** Required work **
a. Return the passage about Miss Lyuba word for word, starting with "I've been watching" and going on through "give her some.".
b. In the passage about Miss Lyuba, in what city does the narrator watch her from a park bench?
c. Write what comes next in the passage about Miss Lyuba, picking up after its final sentence.

** Given passage **

╔══

Miss Lyuba can be found at the corner of Leonid Sovinof and Buyun Turun streets. She spends her time crocheting colorful and tiny flowers out of raffia and yarn which she dyes herself. She also sells cigarettes by the unit to anyone who needs a quick smoke, usually young high school and university youth. She lays her wares out on a square piece of cloth -which she unfolds from her big satchel- and stretches out on the sidewalk. Cigarretes and yarn-y blooms are on display. She never anchors them with anything to stop them from flying out with the wind gusts. Winter is coming soon and with it dusty, gray freezing rain and sleet. What will she do by then?
I've been watching Miss Lyuba for a few days from a nearby park bench here in Almaty, Kazakhstan. She caught my attention because she so reminds me of my late grandmother!...her beautiful and remarkably wrinkled face, her silvery hair and vivacious gray eyes.
Every other day, she places flowers on windshields, on coffee-shop tables, or on people's hands when they are not looking. She doesn't ask for any money but people always give her some.

╚══

** Dataset excerpts **
╔══

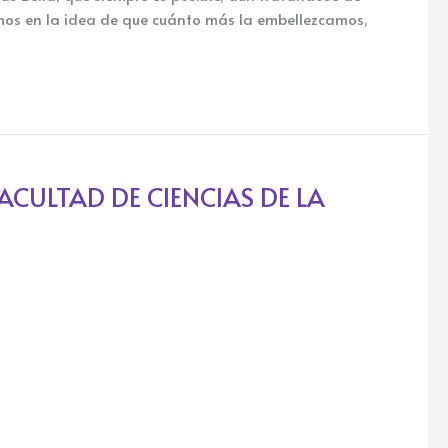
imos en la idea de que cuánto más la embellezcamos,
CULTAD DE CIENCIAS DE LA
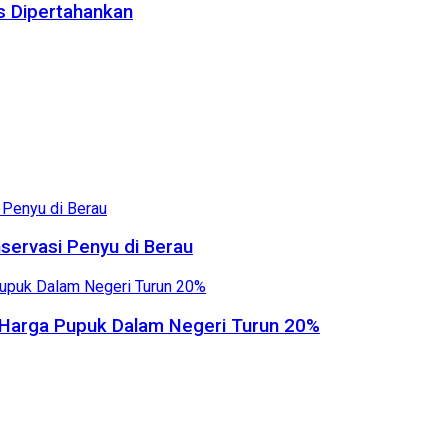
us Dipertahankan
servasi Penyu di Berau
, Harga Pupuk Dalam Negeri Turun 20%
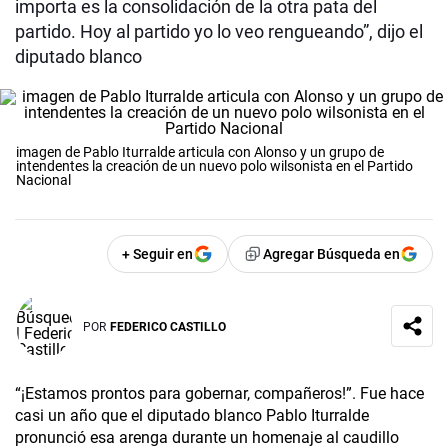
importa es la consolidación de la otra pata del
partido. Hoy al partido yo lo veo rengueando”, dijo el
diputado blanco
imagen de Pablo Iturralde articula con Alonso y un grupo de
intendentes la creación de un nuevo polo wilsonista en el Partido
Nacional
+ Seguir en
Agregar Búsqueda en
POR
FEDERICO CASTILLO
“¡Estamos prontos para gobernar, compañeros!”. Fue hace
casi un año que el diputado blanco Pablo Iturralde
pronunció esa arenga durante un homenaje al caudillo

╚══
╔══

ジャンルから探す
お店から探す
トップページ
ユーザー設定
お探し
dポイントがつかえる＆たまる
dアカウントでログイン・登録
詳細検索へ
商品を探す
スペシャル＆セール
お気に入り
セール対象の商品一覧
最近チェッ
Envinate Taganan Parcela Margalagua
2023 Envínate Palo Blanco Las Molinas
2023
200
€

╚══

** Responses by item number **
a.
I've been watching Miss Lyuba for a few days from a nearby park bench here in Almaty, Kazakhstan. She caught my attention because she so reminds me of my late grandmother!...her beautiful and remarkably wrinkled face, her silvery hair and vivacious gray eyes.
Every other day, she places flowers on windshields, on coffee-shop tables, or on people's hands when they are not looking. She doesn't ask for any money but people always give her some.

b. Almaty, Kazakhstan.

c.
Miss Lyuba like many other very elderly women in this former Soviet republic, have lost everything after the collapse of the Soviet Union. The restructuring of the country's social security system is too costly and not very sustainable. High unemployment, an aging population and out of control inflation are all factors in the break-up of the pension system in the post-Soviet 1990’s.
Average pensions barely cover necessities making it essential for the elderly to continue working as they are no longer receiving stipends for food and medicine.
When I put the equivalent of twenty dollars in Lyuba’s hand, her eyes began to water. She only whispered ‘spaciba’, ‘pashalsta’ I replied, squeezing her hand –full knowing that the amount would help her in the month to come. What else can I do to alleviate these people's suffering?